DOCUMENT SOURCE:
╭──

La cour procède d’abord à la lecture de l’ordonnance de renvoi, qui rappelle en détails les violences commises le 28 septembre 2009. Dans la salle, le silence est lourd, l’ambiance pesante, décrit notre envoyée spéciale, Bineta Diagne. À mesure que les événements sont exposés, l’assistance s’enfonce dans l’horreur de cette journée : les meurtres par arme à feu, par arme blanche de manifestants pacifiques, les viols, les enlèvements, les tortures, le refus d’accorder des soins aux blessés…
Devant les parties civiles et les dizaines de caméras de télévision, les prévenus sont alors appelés les uns après les autres à la barre pour décliner leur identité, raconte notre correspondant, Matthias Reynal. Lorsque vient le tour de Moussa Dadis Camara, plusieurs dizaines de personnes dans le public se lèvent spontanément comme un seul homme pour l’observer. Vêtu d’un boubou blanc, l’accusé se lève et s’avance lentement vers le pupitre en bois verni. Il répond d’une petite voix pour donner son identité, son adresse, sa profession…
Le président lui rappelle les faits qui lui sont reprochés : coups, blessures et violence volontaire au stade, pillage de marchandise, incendie de magasins, enlèvement, torture, séquestration de manifestants… L’ancien dirigeant reste imperturbable.

╰──

EXTRAITS DE DONNÉES:
╭──

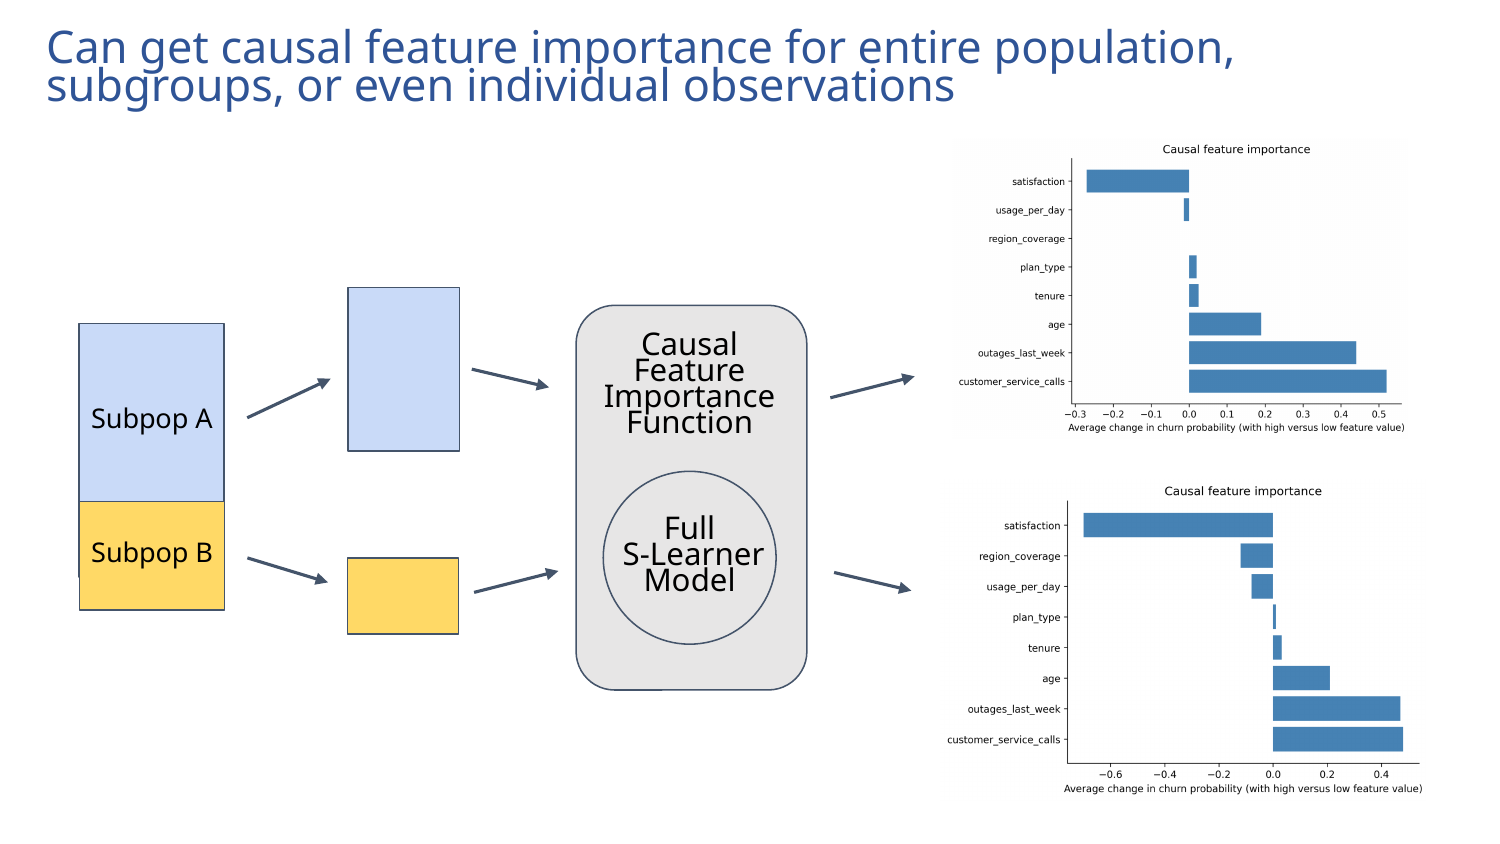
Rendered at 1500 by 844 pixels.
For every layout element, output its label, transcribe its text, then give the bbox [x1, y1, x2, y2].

text_box Subpop B [72, 520, 232, 591]
text_box Causal Feature Importance Function [586, 294, 793, 480]
picture [952, 138, 1408, 440]
text_box [79, 457, 225, 520]
text_box [79, 323, 225, 386]
picture [940, 479, 1426, 801]
text_box [348, 287, 460, 451]
text_box [347, 557, 459, 635]
text_box Can get causal feature importance for entire population, subgroups, or even individual observations [35, 22, 1426, 114]
text_box Subpop A [71, 386, 232, 457]
text_box [576, 314, 807, 691]
text_box Full S-Learner Model [574, 519, 805, 596]
text_box [79, 591, 225, 610]
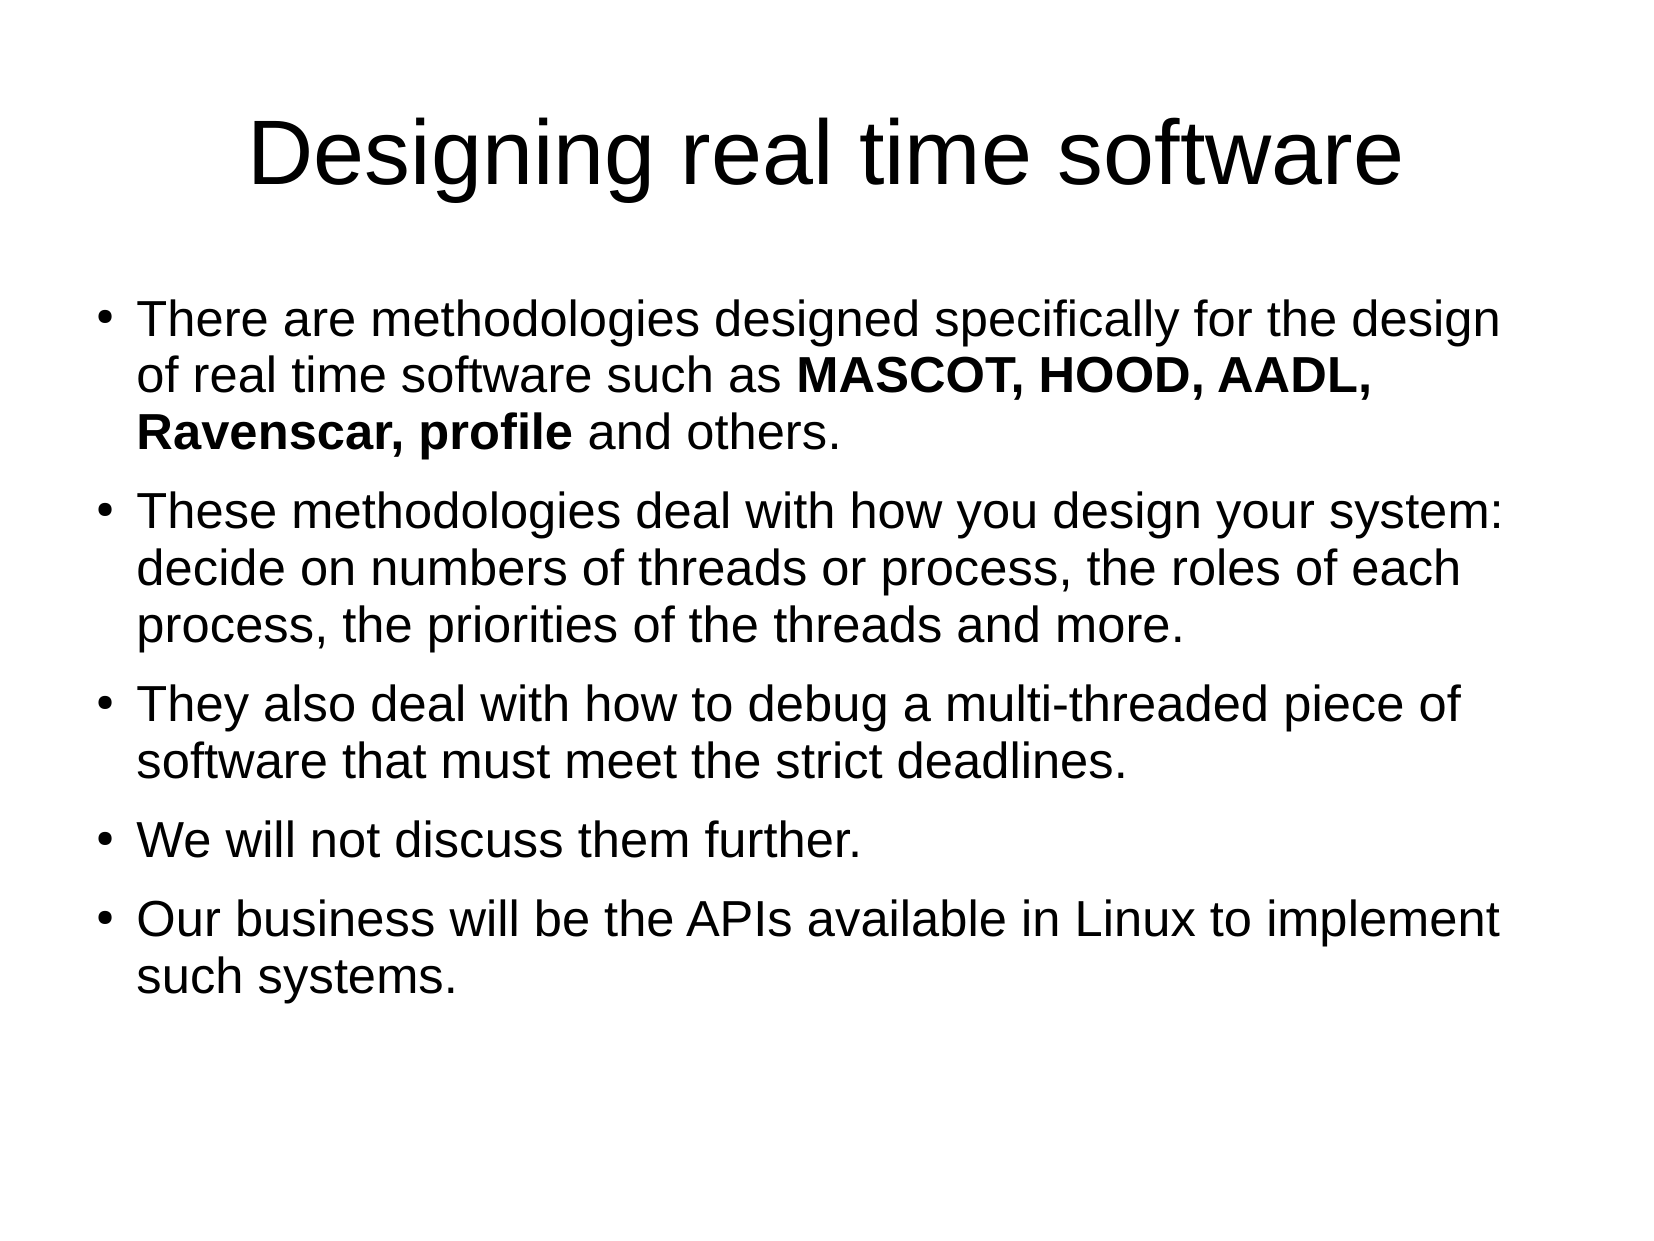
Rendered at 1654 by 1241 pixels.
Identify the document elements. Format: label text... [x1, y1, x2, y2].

╰──

CONSIGNE 1: Dans le document source sur le procès du 28 septembre 2009, quel vêtement porte Moussa Dadis Camara lorsqu'il s'avance vers le pupitre ?
CONSIGNE 2: Reprenez le document source sur le procès du 28 septembre 2009 à partir de sa dernière phrase et poursuivez le récit.
Les enregistrements ne sont pas nécessaires.

RÉPONSE 1: Il porte un boubou blanc.

RÉPONSE 2:
La défense et la partie civile se font face à face. De chaque côté, une vingtaine d’avocats en robe noire.
La défense estime que les droits des accusés ne sont pas respectés
Dès l’ouverture l’audience, la défense soulève une question : celle de la couverture médiatique. Au nom du respect de la présomption d’innocence, les avocats de Moussa Dadis Camara et de ses dix co-accusés refusent que les médias enregistrent et filment leur procès. Une demande rejetée par le Procureur, Ibrahima Sory Tounkara : la Cour a autorisé la présence de caméras dans le prétoire pour nourrir la mémoire collective.
Les avocats de Moussa Dadis Camara estiment que certains droits de leur client ne sont pas respectés. Maître Pépé Antoine Lama : « Depuis hier soir, nous n’avons pas pris attache avec nos clients. Nous les attendions au tribunal avant de faire les derniers entretiens, avant qu’ils ne soient invités à comparaître à la barre du tribunal. Malheureusement, on a fait comme si nous, avocats, étions intrus dans ce Palais de justice. On nous a empêché d’accéder à nos clients. »
Défense et parties civiles d’accord pour éviter un procès expéditif
La défense affirme avoir reçu les dossiers du procès la veille de l’audience : elle demande du temps pour mieux se préparer.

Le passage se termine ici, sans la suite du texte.